Les métaux précieux ont connu un rallye marqué vendredi, l’or de février augmentant de +0,90 % et l’argent de mars bondissant de +5,59 %. La directive du président Trump selon laquelle Fannie Mae et Freddie Mac achèteraient $200 milliard en obligations hypothécaires — une mesure quasi-quantitative d’assouplissement — a injecté une demande de refuge dans l’or et l’argent. La logique était claire : si la Fed poursuit une politique plus souple l’année prochaine, les métaux précieux en tant que couverture contre l’inflation deviennent plus attractifs.
Ce récit a été renforcé par les risques géopolitiques persistants en Ukraine, au Moyen-Orient et au Venezuela, ainsi que par l’incertitude continue autour de l’agenda tarifaire de Trump après la décision de la Cour suprême de différer sa décision sur leur légalité jusqu’au 29 janvier. Si la Cour annule les tarifs, le déficit budgétaire américain pourrait s’élargir fortement, et le dollar pourrait subir une pression renouvelée.
Cependant, le rallye du dollar vendredi vers un sommet de 4 semaines a pesé sur les métaux précieux, et il existe un autre vent contraire structurel : Citigroup estime que la réévaluation des indices de matières premières BCOM et S&P GCSI pourrait entraîner des sorties d’environ 6,8 milliards de dollars des contrats à terme sur l’or et une somme similaire sur l’argent au cours de la semaine à venir. La montée du S&P 500 vers de nouveaux records a également réduit la demande de refuge.
Pourtant, les banques centrales ont continué à soutenir. La PBOC a augmenté ses réserves d’or de +30 000 onces pour atteindre 74,15 millions d’onces troy en décembre — la quatorzième augmentation mensuelle consécutive. Les banques centrales mondiales ont collectivement acheté 220 tonnes d’or au troisième trimestre, en hausse de +28 % par rapport au deuxième trimestre. Les positions longues dans les ETF or ont atteint un sommet de 3,25 ans jeudi, tandis que celles dans les ETF argent ont atteint un sommet de 3,5 ans le 23 décembre, indiquant que la demande institutionnelle pour les métaux précieux reste robuste malgré les vents contraires à court terme.

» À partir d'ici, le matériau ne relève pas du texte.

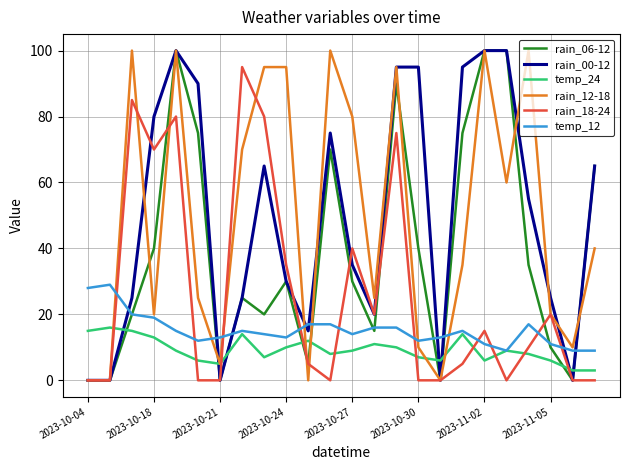

What is the greatest value displayed?

100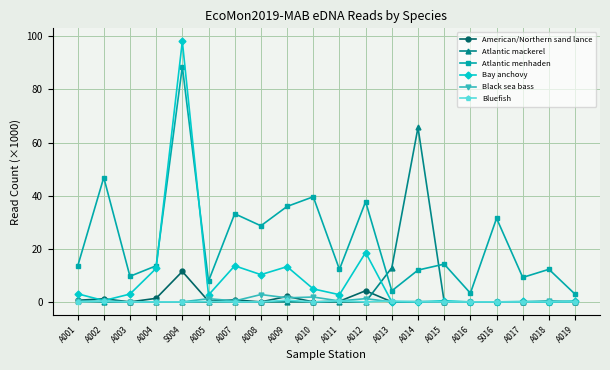

True or false: Bluefish and Atlantic menhaden intersect in this chart.

False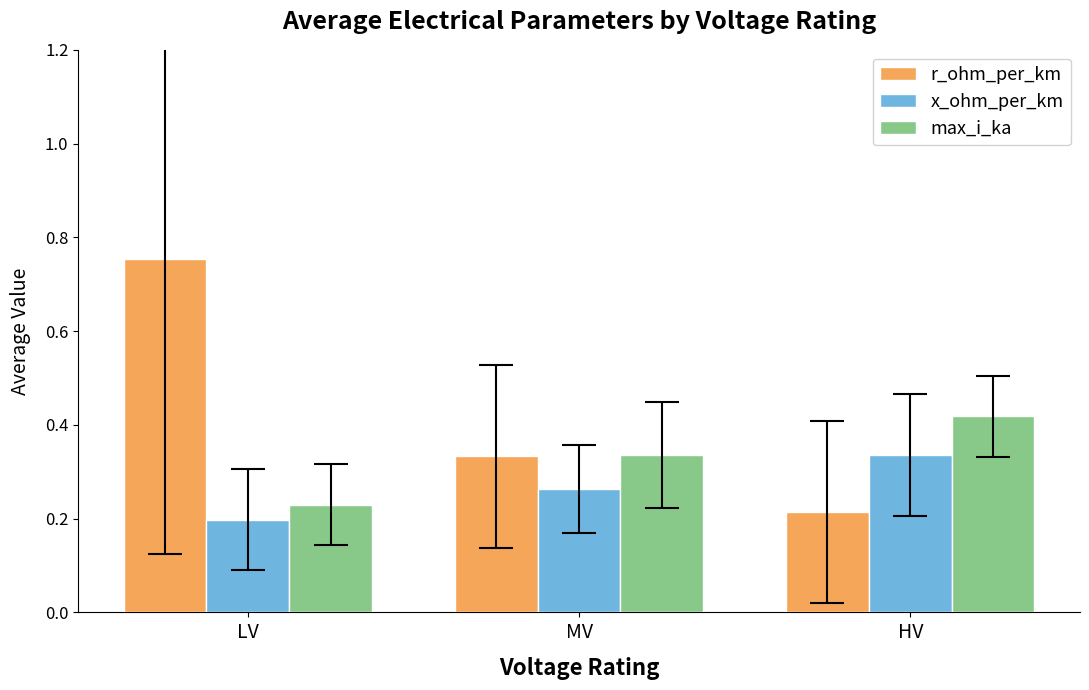

Which category has the highest value in the max_i_ka series?

HV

Les marchés, avant la réunion du FOMC, semblent intégrer une stabilité, mais sous la surface, la véritable bataille oppose la force structurelle du dollar — une fonction des différentiels de taux et de la divergence fiscale — au risque à plus long terme qu’une nomination d’un président dovish à la Fed pourrait inverser complètement cette dynamique. C’est cette tension que les traders gèrent actuellement.